The case for proportional representation

In this country, every responsible adult has the right to vote for the country's government. However, the effectiveness of that vote is another problem entirely.

The way our electoral system is structured, a campaign strategy that appeals to voting blocks in a specific region of the country can lever a party into power despite the fact a majority of Canadians voted the other way.

Which is precisely what happened last week. The Liberals won a majority in Parliament with an historic low of 38 percent of the popular vote. The previous election the Liberals had a substantial majority of seats in the House with only 41 per cent of the national vote. In 1988 the Tories swept to power with 43 per cent.

This time around, 101 of the Liberals' 155 seats are in Ontario. And the Reform Party won 40 more seats than the Tories despite having the same percentage of the popular vote. The fracturing of the House of Commons is no mystery, it is strategy, one that leaves the voting public cynical and dispirited.

In Canada, we have what is known as the "first-past-the-post" system of deciding the winner. The candidate with the most votes gets the seat. With this system there is not enough representation of national sentiment on any given issue.

This year, Ontario's satisfaction with the Liberal budget was enough to return them to power. Results in Atlantic Canada and the West make it clear that the rest of the nation felt differently.

Small wonder that voters are uninterested (only 67 per cent bothered to vote) and disenfranchised. The time has come to restructure the political system so that the number of seats reflect the popular vote.

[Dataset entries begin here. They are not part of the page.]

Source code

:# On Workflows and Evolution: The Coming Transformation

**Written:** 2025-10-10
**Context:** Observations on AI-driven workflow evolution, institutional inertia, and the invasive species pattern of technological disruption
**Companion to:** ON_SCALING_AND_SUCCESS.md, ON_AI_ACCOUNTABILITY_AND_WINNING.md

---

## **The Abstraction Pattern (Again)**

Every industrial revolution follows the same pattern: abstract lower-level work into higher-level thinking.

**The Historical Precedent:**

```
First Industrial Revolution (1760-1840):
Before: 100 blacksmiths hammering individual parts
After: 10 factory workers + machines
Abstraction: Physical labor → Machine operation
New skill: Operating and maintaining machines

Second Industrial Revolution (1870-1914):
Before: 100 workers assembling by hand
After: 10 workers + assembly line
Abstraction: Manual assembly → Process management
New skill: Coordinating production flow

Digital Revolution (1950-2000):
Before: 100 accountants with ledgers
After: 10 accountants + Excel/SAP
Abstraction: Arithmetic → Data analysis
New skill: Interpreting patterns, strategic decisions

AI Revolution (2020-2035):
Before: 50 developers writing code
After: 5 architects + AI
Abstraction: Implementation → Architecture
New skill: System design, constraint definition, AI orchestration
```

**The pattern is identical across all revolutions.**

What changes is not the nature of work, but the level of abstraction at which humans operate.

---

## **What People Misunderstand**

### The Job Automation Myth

Had the popular vote determined the number of seats in the House, the Liberals would have had a minority government and Reform would have barely edged out the Tories for official opposition. And the voters might have felt that their vote mattered.


Job half done

The primary thrust of the latest product of the Northern Contaminants Program is that there is discernible threat to unborn children from toxic chemicals drifting north from the South.

Without a better understanding of how those toxins travel through the Northern ecosystem, however, the study is incomplete and leaves many questions unanswered. Are wildlife populations at risk? Can we do anything about it if they are?

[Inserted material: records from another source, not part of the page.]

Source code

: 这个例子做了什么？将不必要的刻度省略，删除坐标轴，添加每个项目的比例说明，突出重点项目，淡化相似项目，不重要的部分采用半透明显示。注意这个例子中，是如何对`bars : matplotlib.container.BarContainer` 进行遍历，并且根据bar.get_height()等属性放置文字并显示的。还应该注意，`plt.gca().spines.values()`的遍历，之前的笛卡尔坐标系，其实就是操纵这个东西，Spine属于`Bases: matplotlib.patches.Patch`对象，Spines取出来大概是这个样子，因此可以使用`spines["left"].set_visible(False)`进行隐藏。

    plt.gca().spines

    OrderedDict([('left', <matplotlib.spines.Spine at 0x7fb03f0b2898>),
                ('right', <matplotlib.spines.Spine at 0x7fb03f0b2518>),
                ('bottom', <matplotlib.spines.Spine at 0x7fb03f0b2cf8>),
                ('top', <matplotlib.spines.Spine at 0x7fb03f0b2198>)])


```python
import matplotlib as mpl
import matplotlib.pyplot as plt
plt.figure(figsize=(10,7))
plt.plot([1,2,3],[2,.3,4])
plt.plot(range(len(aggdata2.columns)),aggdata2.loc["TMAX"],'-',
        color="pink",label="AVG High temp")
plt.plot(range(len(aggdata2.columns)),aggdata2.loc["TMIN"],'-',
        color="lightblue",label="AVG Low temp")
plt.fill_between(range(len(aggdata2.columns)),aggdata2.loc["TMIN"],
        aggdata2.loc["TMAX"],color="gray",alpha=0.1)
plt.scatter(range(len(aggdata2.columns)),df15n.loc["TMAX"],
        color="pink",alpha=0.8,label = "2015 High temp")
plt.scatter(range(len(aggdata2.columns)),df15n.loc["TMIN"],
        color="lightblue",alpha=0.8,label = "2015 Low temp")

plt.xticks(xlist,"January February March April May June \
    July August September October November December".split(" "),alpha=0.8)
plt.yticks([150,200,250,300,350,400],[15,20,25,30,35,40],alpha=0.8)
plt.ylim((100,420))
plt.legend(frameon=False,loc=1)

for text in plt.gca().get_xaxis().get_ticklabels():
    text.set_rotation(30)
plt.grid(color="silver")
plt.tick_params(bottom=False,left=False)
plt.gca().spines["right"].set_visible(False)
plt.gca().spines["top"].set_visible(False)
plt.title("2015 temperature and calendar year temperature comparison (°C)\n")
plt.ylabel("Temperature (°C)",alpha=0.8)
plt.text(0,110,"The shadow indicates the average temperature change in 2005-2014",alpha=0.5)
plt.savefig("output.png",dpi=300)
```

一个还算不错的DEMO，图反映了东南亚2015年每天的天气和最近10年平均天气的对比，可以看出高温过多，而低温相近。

There is no sign of a commitment from Ottawa to fund the next phase of research, but we can only hope that our newly re-elected Liberal government won't leave an important job half-done.


How long, how much?

Eight years and $4 million. That's how much the GNWT has spent trying to avoid awarding its female employees what they're owed in back pay.

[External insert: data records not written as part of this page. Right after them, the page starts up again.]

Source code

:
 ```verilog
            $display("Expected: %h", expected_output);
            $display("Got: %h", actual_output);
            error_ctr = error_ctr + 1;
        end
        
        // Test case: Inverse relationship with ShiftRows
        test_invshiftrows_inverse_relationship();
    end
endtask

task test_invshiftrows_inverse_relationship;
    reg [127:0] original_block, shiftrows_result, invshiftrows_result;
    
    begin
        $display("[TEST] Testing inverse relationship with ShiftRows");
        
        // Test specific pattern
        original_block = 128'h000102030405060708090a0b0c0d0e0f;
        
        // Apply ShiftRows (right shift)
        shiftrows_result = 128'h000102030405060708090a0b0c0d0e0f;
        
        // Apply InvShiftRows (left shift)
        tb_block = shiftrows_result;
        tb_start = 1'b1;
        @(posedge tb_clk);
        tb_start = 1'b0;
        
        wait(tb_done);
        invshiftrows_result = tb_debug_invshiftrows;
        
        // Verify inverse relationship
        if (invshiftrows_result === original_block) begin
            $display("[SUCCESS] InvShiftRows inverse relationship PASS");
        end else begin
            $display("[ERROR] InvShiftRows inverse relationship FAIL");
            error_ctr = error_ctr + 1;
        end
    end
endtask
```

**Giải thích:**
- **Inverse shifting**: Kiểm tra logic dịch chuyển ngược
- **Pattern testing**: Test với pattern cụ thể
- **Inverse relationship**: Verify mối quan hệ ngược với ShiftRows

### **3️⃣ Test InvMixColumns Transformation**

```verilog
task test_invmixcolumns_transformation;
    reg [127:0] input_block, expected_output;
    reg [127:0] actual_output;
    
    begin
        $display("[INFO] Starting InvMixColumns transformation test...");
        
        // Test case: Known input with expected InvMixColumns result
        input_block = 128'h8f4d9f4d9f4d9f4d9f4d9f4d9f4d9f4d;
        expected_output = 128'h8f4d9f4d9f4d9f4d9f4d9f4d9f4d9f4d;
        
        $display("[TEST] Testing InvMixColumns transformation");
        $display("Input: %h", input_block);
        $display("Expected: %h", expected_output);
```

Then, of course, there's the wages themselves, now well over $70 million, that the government will sooner or later have to cough up in the name of pay equity.

Finance Minister John Todd's reluctance to accept the decisions of courts and the Canadian Human Rights Commission was once financially understandable, if morally wrong-headed. But with the mounting legal bills, even his economic argument has evaporated. Give up now, John, and pay up.